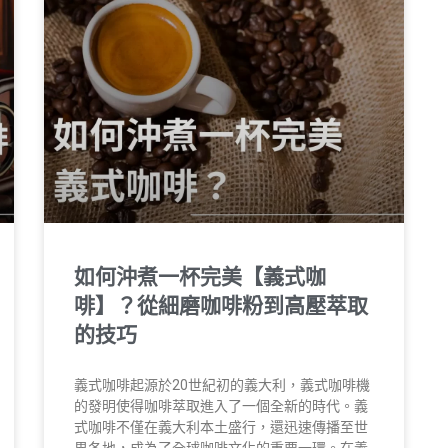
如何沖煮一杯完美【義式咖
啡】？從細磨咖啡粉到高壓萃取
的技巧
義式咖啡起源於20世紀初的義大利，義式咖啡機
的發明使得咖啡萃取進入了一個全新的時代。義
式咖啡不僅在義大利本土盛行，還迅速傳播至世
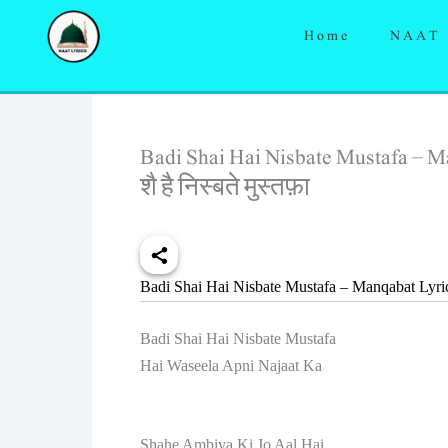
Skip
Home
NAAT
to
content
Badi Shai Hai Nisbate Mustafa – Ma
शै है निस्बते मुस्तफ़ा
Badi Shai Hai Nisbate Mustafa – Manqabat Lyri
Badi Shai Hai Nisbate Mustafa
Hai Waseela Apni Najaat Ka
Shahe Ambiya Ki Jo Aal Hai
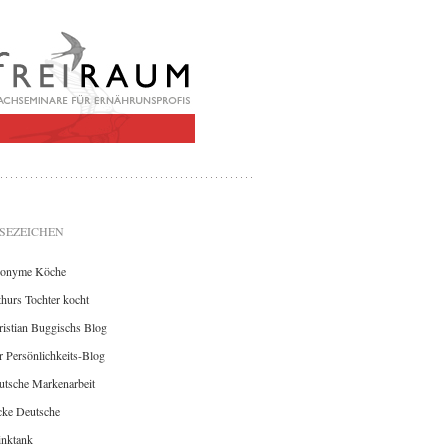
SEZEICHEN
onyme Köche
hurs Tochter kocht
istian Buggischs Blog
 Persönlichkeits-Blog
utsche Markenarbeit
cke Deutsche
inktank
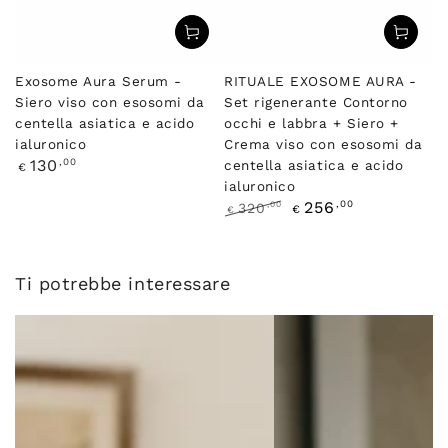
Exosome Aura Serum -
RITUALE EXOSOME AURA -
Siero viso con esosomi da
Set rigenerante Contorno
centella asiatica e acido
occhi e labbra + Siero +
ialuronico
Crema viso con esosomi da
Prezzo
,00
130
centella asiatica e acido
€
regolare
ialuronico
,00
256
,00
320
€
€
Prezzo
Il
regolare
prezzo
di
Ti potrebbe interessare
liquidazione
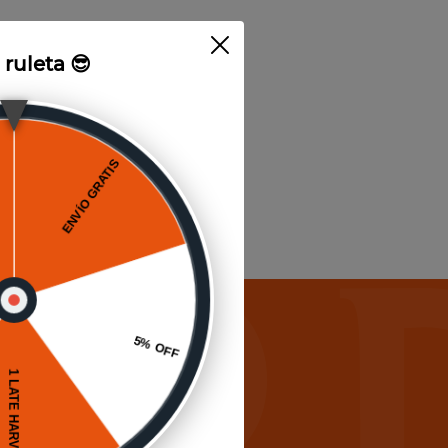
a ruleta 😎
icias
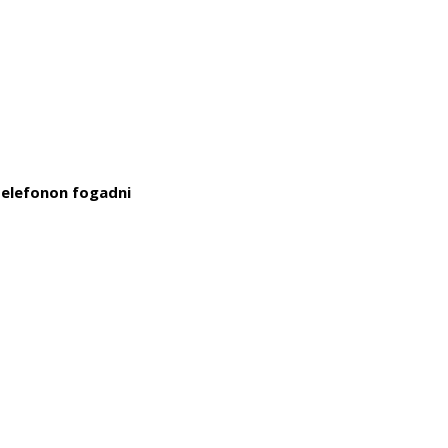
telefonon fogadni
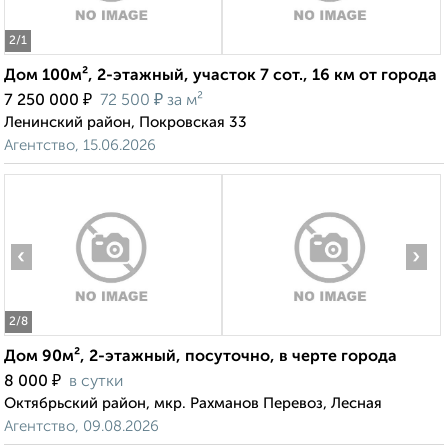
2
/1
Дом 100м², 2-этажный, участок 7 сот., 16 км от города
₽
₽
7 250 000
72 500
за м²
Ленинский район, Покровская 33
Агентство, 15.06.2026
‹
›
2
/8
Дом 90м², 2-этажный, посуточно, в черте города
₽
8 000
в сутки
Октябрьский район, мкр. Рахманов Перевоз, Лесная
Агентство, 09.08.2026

++++++

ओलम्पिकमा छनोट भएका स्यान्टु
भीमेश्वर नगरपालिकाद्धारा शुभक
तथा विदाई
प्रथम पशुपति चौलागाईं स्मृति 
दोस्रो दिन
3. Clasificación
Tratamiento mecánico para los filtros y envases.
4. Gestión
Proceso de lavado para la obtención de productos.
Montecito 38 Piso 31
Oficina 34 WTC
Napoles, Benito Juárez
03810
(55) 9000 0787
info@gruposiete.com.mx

++++++

→ The problem: In the records above, locate every line with the string "Blog" and copy it.

→ Solution for this exercise:
istian Buggischs Blog
 Persönlichkeits-Blog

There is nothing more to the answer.